# Timing Belt Kit Replacement Done



## B7evan (5 mo ago)

After purchasing my motorhome a few months ago, the previous owner had never had cambelt changed and I could not find any evidence in the catalogue of paperwork that came with the vehicle! I decided for piece of mind I would bite the bullet and just get this done. Should of been a 4 hour job lol, but it never is... The kit did not arrive on the day, next day the kit arrived but it was the wrong one lol! Day three, we have my motorhome taking up three bays of my local garage, but managed to get completed for 8.30pm.

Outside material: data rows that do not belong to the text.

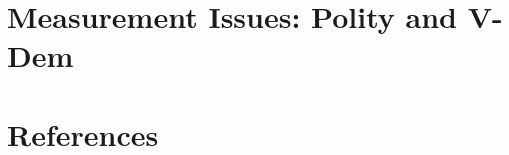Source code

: \documentclass [11pt]{article}
\begin{document}
\section*{Measurement Issues: Polity and V-Dem}








































\section*{References} 

\begin{hangparas}{1cm}{1}

\end{hangparas}
\end{document}
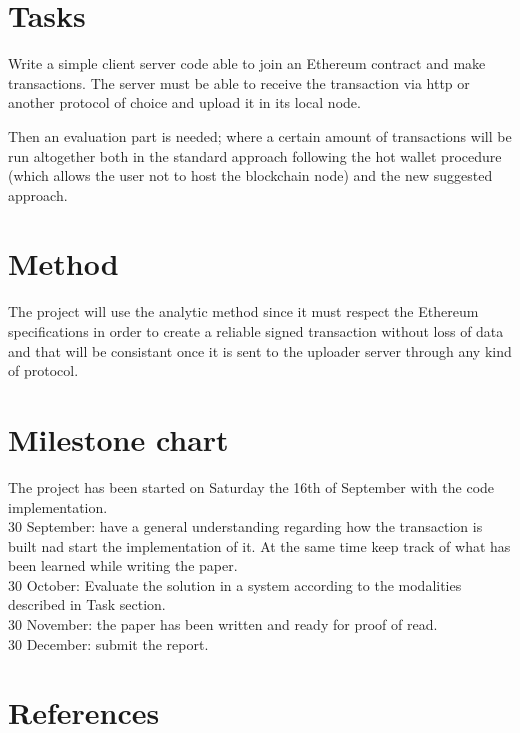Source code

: \documentclass[paper=a4, fontsize=11pt]{scrartcl} %
\numberwithin{equation}{section} %
\numberwithin{figure}{section} %
\numberwithin{table}{section} %
\begin{document}
\section{Tasks}

Write a simple client server code able to join an Ethereum contract and make transactions.
The server must be able to receive the transaction via http or another protocol of choice and upload it in its local node.

Then an evaluation part is needed; where a certain amount of transactions will be run altogether both in the standard approach following the hot wallet procedure (which allows the user not to host the blockchain node) and the new suggested approach.

\section{Method}

The project will use the analytic method since it must respect the Ethereum specifications in order to create a reliable signed transaction without loss of data and that will be consistant once it is sent to the uploader server through any kind of protocol.

\section{Milestone chart}

The project has been started on Saturday the 16th of September with the code implementation. \\

30 September: have a general understanding regarding how the transaction is built nad start the implementation of it. At the same time keep track of what has been learned while writing the paper. \\

30 October: Evaluate the solution in a system according to the modalities described in Task section. \\

30 November: the paper has been written and ready for proof of read. \\

30 December: submit the report. \\

\section{References}
\end{document}

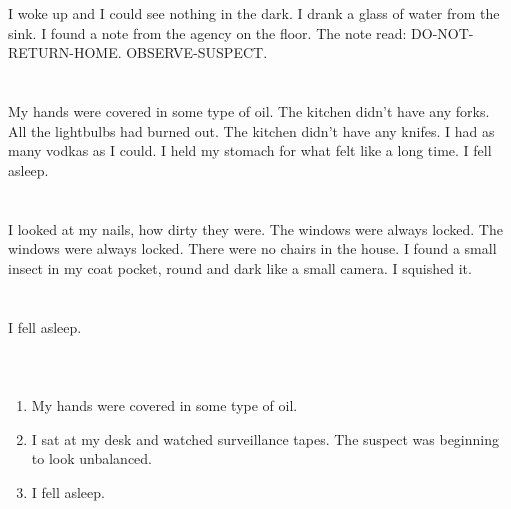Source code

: \documentclass{article}
\begin{document}
    \section{}
    I woke up and I could see nothing in the dark. I drank a glass of water from the sink. I found a note from the agency on the floor. The note read: DO-NOT-RETURN-HOME. OBSERVE-SUSPECT.  
    \newpage
    
    \section{}
    My hands were covered in some type of oil. The kitchen didn't have any forks. All the lightbulbs had burned out. The kitchen didn't have any knifes. I had as many vodkas as I could. I held my stomach for what felt like a long time. I fell asleep.  
    \newpage
    
    \section{}
    I looked at my nails, how dirty they were. The windows were always locked. The windows were always locked. There were no chairs in the house. I found a small insect in my coat pocket, round and dark like a small camera. I squished it.  
    \newpage
    
    \section{}
    I fell asleep.\\\\ 
    \newpage
    
    \section{}
    
    \begin{enumerate}
    
    \item My hands were covered in some type of oil.\\
    
    \item I sat at my desk and watched surveillance tapes. The suspect was beginning to look unbalanced.\\
    
    \item I fell asleep.\\
    
    \end{enumerate}
     
\end{document}
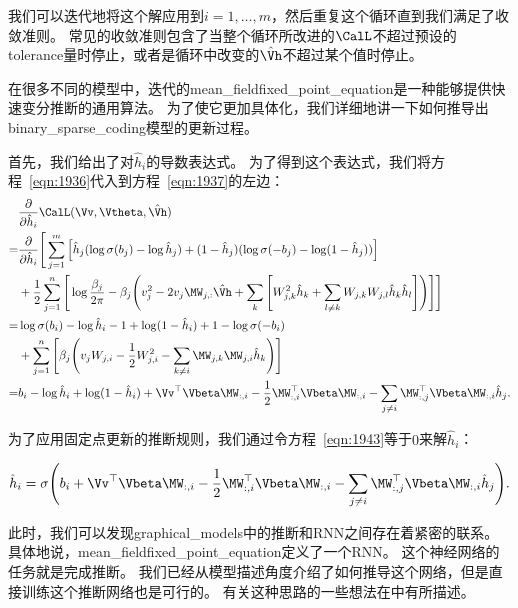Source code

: 我们可以迭代地将这个解应用到$i = 1,\ldots,m$，然后重复这个循环直到我们满足了收敛准则。
常见的收敛准则包含了当整个循环所改进的$\CalL$不超过预设的\gls{tolerance}量时停止，或者是循环中改变的$\hat{\Vh}$不超过某个值时停止。

在很多不同的模型中，迭代的\gls{mean_field}\gls{fixed_point_equation}是一种能够提供快速变分推断的通用算法。
为了使它更加具体化，我们详细地讲一下如何推导出\gls{binary_sparse_coding}模型的更新过程。


首先，我们给出了对$\hat{h}_i$的导数表达式。
为了得到这个表达式，我们将方程~\eqref{eqn:1936}代入到方程~\eqref{eqn:1937}的左边：
\begin{align}
& \frac{\partial}{\partial \hat{h}_i} \CalL (\Vv,\Vtheta,\hat{\Vh})    \\
= & \frac{\partial}{\partial \hat{h}_i} \Bigg[\sum_{j=1}^{m}\Big[\hat{h}_j (\log \sigma(b_j) - \log \hat{h}_j) + (1 - \hat{h}_j)(\log \sigma(-b_j) - \log (1-\hat{h}_j))\Big] \\
& + \frac{1}{2} \sum_{j=1}^{n} \Bigg[ \log {\frac{\beta_j}{2\pi}} - \beta_j \Bigg(v_j^2 - 2 v_j \MW_{j,:}\hat{\Vh} + \sum_{k}\Bigg[W^2_{j,k}\hat{h}_k + \sum_{l \neq k}W_{j,k}W_{j,l}\hat{h}_k\hat{h}_l \Bigg] \Bigg) \Bigg]\Bigg] \\
= & \log \sigma(b_i) - \log \hat{h}_i - 1 + \log (1 - \hat{h}_i ) + 1 - \log \sigma (- b_i ) \\
 & + \sum_{j=1}^{n} \Bigg[\beta_j \Bigg(v_j W_{j,i} - \frac{1}{2} W_{j,i}^2 - \sum_{k \neq i} \MW_{j,k}\MW_{j,i} \hat{h}_k\Bigg) \Bigg]\\
 = & b_i - \log \hat{h}_i + \log (1 - \hat{h}_i ) + \Vv^{\top} {\Vbeta} \MW_{:,i} - \frac{1}{2} \MW_{:,i}^{\top} {\Vbeta}\MW_{:,i} -\sum_{j\neq i}\MW^{\top}_{:,j}{\Vbeta}\MW_{:,i}\hat{h}_j.
 \label{eqn:1943}
\end{align}

为了应用固定点更新的推断规则，我们通过令方程~\eqref{eqn:1943}等于$0$来解$\hat{h}_i$：

\begin{align}
\label{eqn:1944}
\hat{h}_i = \sigma\Bigg(b_i + \Vv^{\top} {\Vbeta} \MW_{:,i} - \frac{1}{2} \MW_{:,i}^{\top} {\Vbeta} \MW_{:,i} - \sum_{j \neq i }  \MW_{:,j}^{\top} {\Vbeta}  \MW_{:,i} \hat{h}_j \Bigg).
\end{align}

此时，我们可以发现\gls{graphical_models}中的推断和\gls{RNN}之间存在着紧密的联系。
具体地说，\gls{mean_field}\gls{fixed_point_equation}定义了一个\gls{RNN}。
这个神经网络的任务就是完成推断。
我们已经从模型描述角度介绍了如何推导这个网络，但是直接训练这个推断网络也是可行的。
有关这种思路的一些想法在中有所描述。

The belt had cracks all around the internal rib, the pully fell apart on removal but the water pump did look relatively newish!


----------



## Pat-H (Oct 30, 2009)

Those break joints on the pulley are fresh and new. I'd guess it was tapped with a hammer to remove and that broke it. If it had been cracked oil and dirt would have worked into the crack.
Sounds like a timely catch if the belt was cracking.
I try and stick to vans with chains to avoid belts.


----------



## B7evan (5 mo ago)

Cheers Pat, yes it does look like the belt was caught in good time, and as for the pully, I was thinking the same but I have to go with my mechanics findings. I feel he gave me a fair price at £450


----------



## GMJ (Jun 24, 2014)

Ours is in at the moment having the cam belt done. That's a good price as the local indie here quoted £700 which also included an MOT as well.


----------



## B7evan (5 mo ago)

I had few quotes, from 450 to 700, luckily my local garage had just moved to a bigger unit and is now able to work on bigger vehicles as well as class 7 MOT's. I think I got him on a good day as he said his price would be considerably more if he had to take on another one lol!


----------



## KeithChesterfield (Mar 12, 2010)

£450 seems reasonable - I paid £375 at a local Commercial garage a couple of years ago for belt and water pump replacement.


----------



## KeithChesterfield (Mar 12, 2010)

I only want an Oil Change ......


----------



## Scotjimland (May 23, 2005)

Just had the cam belt and a full annual service done on my Ducato 2.8JTD £753


----------



## GMJ (Jun 24, 2014)

That sounds like a good price for both  

I paid £770 for the cambelt kit change and an MOT.


----------



## B7evan (5 mo ago)

Scotjimland said:


> Just had the cam belt and a full annual service done on my Ducato 2.8JTD £753


Piece of mind now, what condition was the old one in and I assume they also replaced your water pump?


----------



## Scotjimland (May 23, 2005)

B7evan said:


> Piece of mind now, what condition was the old one in and I assume they also replaced your water pump?


No idea , didn’t ask, and you assume correctly ,


----------